Judith McNaught ile tarihi romanları ile tanışsam da günümüz romanlarını da çok sevdim. 90’larda geçiyor genellikle hikayelerimiz ve ışıltılı hayatlardan hikayeler sunuyor. Balolardan partilere, at arabalarından son model arabalara, malikanelerden son derece lüks evlere geçiş yapmaya ne dersiniz?
Kusursuz’da güçlü bir aşk hikayesi bekliyor bizi. Her şeyin tesadüfler ile başladığı güzel bir hikaye, ama macera kısmını da es geçemeyeceğim. Bana yorumumu sorarsanız, Prison Break ile güzel bir aşk hikayesinin karışımı olmuş bu roman.
Julie Mathison, çocukluğu koruyucu aileler arasında geçen ve en sonunda bir ailede mutluluğu bulan güzel bir kızdır. Çocukluğunun acılı günlerini, ailesinin sevgi ve şefkati ile aşmıştır. Hayatını düzene sokmaya çalışmıştır hep ve öğretmen olmuştur. Kendisini ailesine borçlu hissettiği için her zaman mükemmel, kusursuz olmaya çalışmıştır.

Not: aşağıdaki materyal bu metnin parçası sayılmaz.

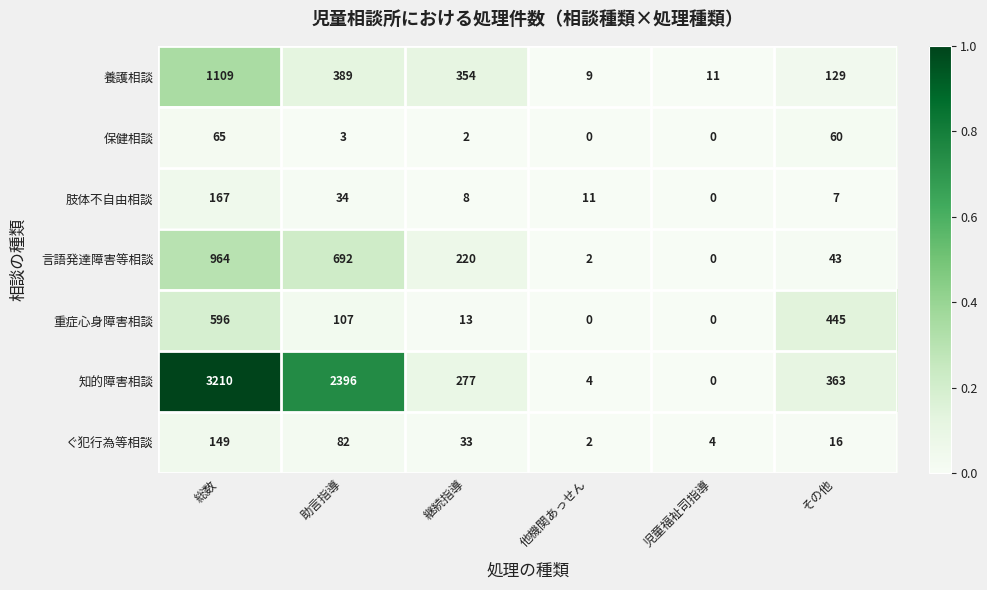

Which series has the largest range (max minus min)?

知的障害相談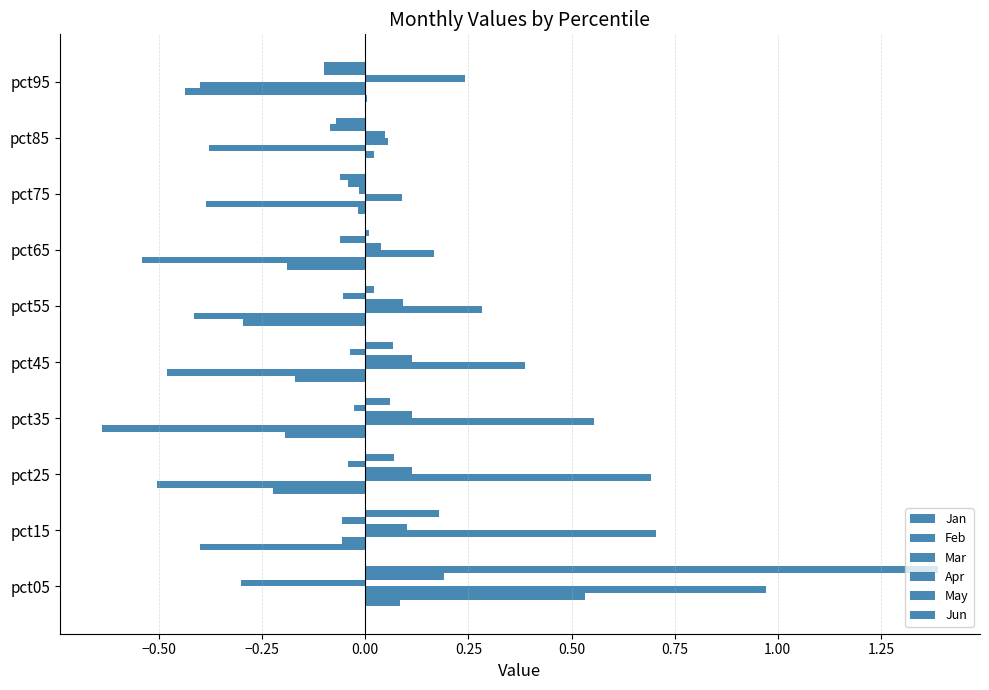

At how many categories does at least one series exceed 0?

10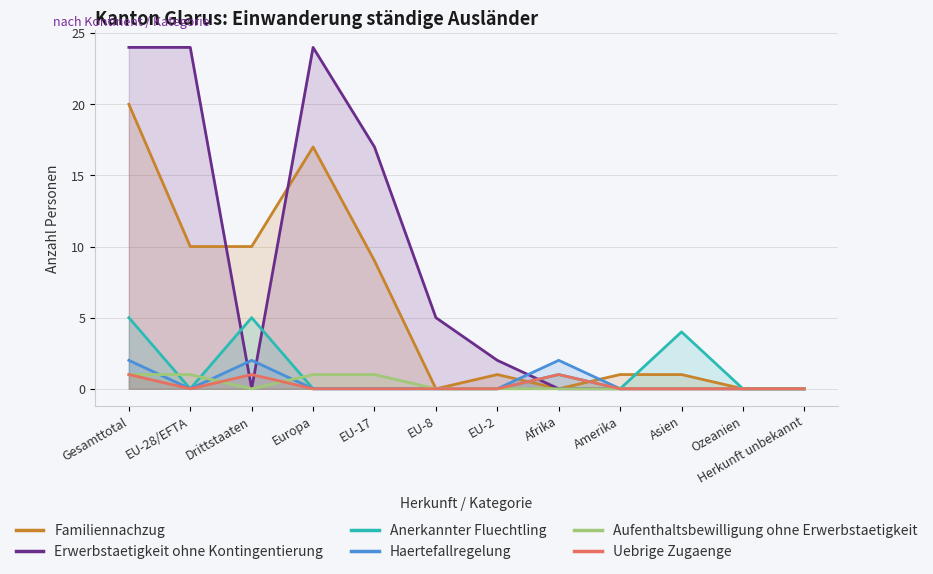

At Drittstaaten, list the series in order from smallest to largest.

Erwerbstaetigkeit ohne Kontingentierung, Aufenthaltsbewilligung ohne Erwerbstaetigkeit, Uebrige Zugaenge, Haertefallregelung, Anerkannter Fluechtling, Familiennachzug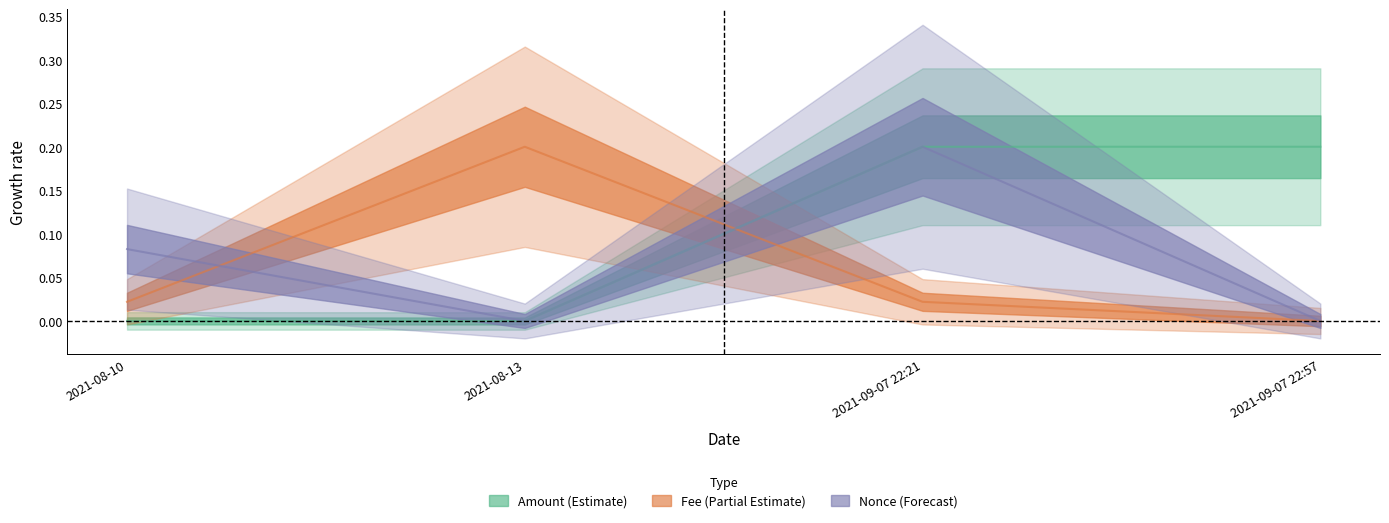

The value of Amount at 2021-08-13 is 0.0. True or false?

True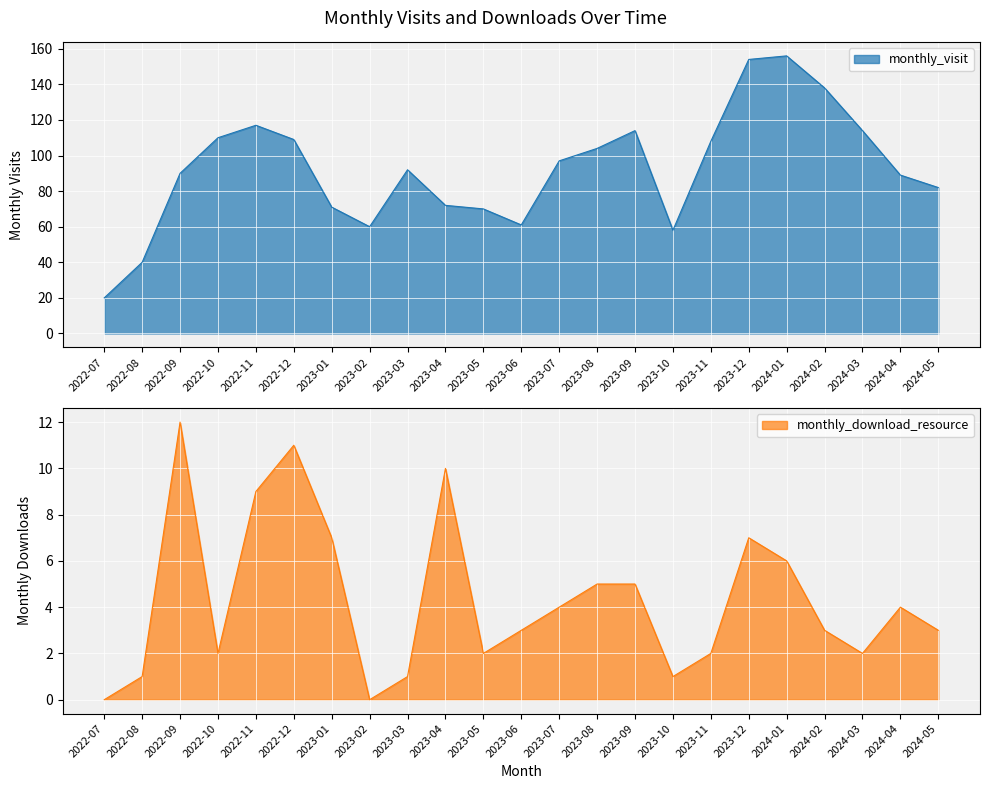

What is the sum of all monthly_visit values?

2126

Zachary Benedict, Oscar ödüllü bir yönetmen/aktör dür. Filmleri ve yakışıklılığı ile ün yapmıştır. Basının konuşulan isimlerindendir. Lakin bir filminin çekimleri esnasında kaza sonucu ateşlenen bir silah ile karısını kaybeder. Ama asıl sorun hiç suçu olmamasına rağmen Zachary’in suçlu bulunmasıdır. Ve Zachary, cezasını çekmek üzere Teksas Hapinesi’ne gönderilir.
Bu iki farklı insanın hayatları ilginç bir tesadüfle kesişir. Julie, öğrencileri için bağış toplamak için kısa bir yolculuğa çıkmıştır. Yakın kasabaları geziyordur. Ve uğradığı bir istasyonda hayatı değişir.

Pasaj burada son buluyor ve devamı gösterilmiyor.